→ **Task item**: Pull every line with "Toxicologie" from the entries below.

Segment Start: Records for processing

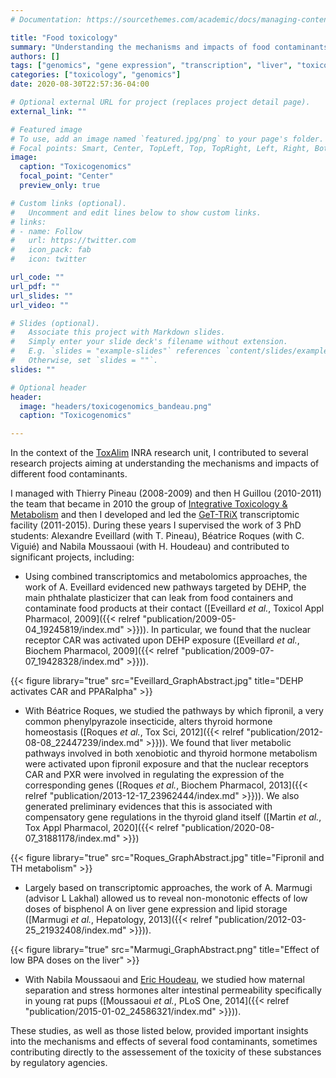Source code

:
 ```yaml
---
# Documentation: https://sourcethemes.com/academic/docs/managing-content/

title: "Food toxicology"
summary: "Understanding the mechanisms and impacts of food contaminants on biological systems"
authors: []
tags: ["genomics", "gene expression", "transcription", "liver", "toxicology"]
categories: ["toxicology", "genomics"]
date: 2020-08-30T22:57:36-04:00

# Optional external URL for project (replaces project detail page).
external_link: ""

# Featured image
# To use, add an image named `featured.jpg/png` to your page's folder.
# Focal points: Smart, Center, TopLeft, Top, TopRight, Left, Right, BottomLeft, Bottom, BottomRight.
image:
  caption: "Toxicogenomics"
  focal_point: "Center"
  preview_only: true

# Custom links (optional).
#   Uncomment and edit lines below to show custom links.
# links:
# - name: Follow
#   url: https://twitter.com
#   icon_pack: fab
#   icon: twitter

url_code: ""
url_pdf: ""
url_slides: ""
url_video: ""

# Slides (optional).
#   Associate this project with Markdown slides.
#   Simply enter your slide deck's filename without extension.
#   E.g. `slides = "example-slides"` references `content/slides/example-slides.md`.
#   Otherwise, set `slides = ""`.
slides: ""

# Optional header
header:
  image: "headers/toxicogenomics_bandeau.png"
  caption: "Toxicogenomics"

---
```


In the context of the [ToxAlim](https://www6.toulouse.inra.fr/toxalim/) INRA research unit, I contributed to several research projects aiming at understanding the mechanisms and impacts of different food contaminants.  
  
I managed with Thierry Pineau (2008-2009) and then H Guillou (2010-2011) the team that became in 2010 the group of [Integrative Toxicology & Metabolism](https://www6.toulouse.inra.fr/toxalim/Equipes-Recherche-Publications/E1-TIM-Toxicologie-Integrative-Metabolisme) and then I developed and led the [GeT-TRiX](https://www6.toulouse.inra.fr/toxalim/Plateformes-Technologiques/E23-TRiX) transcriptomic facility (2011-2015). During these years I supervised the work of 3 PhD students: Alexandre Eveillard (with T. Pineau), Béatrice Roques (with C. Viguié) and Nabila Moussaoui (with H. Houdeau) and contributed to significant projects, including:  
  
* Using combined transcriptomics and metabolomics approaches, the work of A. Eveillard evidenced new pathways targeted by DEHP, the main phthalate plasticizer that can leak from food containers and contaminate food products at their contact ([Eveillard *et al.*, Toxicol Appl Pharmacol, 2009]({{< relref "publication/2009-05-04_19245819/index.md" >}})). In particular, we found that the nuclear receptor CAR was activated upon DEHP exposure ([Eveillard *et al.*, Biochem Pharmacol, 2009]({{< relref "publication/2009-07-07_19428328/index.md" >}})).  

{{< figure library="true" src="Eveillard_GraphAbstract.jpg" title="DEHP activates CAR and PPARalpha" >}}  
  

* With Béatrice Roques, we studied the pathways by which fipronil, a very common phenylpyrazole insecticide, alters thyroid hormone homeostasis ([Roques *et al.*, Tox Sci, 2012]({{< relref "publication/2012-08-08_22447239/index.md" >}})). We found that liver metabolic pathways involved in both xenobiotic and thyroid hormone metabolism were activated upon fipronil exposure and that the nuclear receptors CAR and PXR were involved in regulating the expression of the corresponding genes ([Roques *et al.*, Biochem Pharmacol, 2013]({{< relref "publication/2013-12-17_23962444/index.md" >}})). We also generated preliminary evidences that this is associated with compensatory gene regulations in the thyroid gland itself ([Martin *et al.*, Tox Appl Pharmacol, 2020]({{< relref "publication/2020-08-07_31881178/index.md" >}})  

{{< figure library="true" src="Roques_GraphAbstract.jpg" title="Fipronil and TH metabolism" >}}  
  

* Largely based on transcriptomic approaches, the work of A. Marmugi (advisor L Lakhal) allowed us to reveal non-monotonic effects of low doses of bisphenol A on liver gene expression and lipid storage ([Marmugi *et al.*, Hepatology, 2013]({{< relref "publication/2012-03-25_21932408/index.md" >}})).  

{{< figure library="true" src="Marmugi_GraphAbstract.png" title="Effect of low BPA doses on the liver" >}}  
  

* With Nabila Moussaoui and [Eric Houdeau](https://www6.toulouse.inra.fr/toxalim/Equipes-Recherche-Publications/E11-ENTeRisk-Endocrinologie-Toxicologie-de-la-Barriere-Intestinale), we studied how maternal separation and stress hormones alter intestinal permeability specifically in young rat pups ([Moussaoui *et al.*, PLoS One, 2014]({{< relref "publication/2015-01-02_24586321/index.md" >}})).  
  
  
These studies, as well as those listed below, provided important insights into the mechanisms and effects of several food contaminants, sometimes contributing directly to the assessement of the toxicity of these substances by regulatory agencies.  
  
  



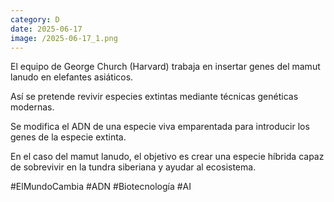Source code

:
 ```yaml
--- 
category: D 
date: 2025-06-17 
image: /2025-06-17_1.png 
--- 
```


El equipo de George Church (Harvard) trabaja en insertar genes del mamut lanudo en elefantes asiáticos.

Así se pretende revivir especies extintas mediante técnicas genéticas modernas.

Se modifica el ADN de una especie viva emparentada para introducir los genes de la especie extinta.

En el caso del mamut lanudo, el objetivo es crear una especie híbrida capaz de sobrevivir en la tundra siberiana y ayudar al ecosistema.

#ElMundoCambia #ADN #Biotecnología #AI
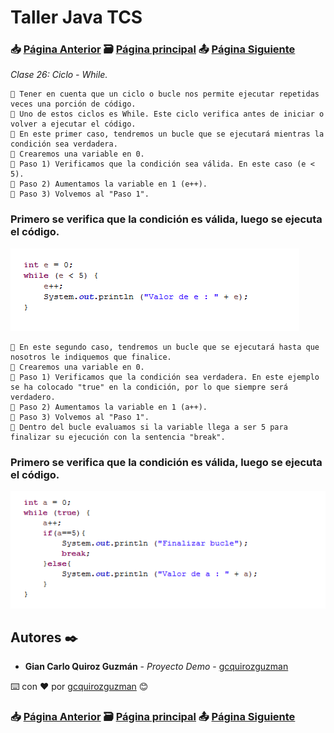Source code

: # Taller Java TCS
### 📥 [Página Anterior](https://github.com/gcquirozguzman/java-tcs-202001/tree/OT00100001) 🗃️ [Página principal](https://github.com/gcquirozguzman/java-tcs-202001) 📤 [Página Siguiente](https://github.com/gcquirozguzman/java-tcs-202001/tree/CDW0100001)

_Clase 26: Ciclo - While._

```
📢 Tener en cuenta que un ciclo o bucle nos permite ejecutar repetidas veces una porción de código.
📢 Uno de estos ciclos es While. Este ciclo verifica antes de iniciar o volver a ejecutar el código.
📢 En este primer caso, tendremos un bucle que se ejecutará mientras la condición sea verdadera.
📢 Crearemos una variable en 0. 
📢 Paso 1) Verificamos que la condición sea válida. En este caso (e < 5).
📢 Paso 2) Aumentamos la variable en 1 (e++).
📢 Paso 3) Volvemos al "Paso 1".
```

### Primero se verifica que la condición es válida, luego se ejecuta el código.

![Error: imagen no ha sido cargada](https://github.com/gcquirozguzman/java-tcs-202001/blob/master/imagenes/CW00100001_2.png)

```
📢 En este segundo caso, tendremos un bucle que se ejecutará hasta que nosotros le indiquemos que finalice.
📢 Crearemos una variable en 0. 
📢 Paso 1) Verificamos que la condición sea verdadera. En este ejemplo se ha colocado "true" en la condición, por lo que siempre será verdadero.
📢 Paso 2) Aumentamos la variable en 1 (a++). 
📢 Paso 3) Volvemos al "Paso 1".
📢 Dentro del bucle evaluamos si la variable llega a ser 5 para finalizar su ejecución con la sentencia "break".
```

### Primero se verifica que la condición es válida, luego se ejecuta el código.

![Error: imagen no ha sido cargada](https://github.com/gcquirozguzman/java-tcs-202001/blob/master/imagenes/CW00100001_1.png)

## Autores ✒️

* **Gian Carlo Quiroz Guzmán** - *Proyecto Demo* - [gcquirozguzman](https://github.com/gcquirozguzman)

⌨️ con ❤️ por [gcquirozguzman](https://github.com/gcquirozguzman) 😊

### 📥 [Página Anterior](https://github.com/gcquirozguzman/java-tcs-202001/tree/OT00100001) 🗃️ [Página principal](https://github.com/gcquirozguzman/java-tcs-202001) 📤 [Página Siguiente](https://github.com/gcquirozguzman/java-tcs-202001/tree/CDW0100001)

Segment End: Records for processing

→ **Exercise output**:
I managed with Thierry Pineau (2008-2009) and then H Guillou (2010-2011) the team that became in 2010 the group of [Integrative Toxicology & Metabolism](https://www6.toulouse.inra.fr/toxalim/Equipes-Recherche-Publications/E1-TIM-Toxicologie-Integrative-Metabolisme) and then I developed and led the [GeT-TRiX](https://www6.toulouse.inra.fr/toxalim/Plateformes-Technologiques/E23-TRiX) transcriptomic facility (2011-2015). During these years I supervised the work of 3 PhD students: Alexandre Eveillard (with T. Pineau), Béatrice Roques (with C. Viguié) and Nabila Moussaoui (with H. Houdeau) and contributed to significant projects, including:  
* With Nabila Moussaoui and [Eric Houdeau](https://www6.toulouse.inra.fr/toxalim/Equipes-Recherche-Publications/E11-ENTeRisk-Endocrinologie-Toxicologie-de-la-Barriere-Intestinale), we studied how maternal separation and stress hormones alter intestinal permeability specifically in young rat pups ([Moussaoui *et al.*, PLoS One, 2014]({{< relref "publication/2015-01-02_24586321/index.md" >}})).  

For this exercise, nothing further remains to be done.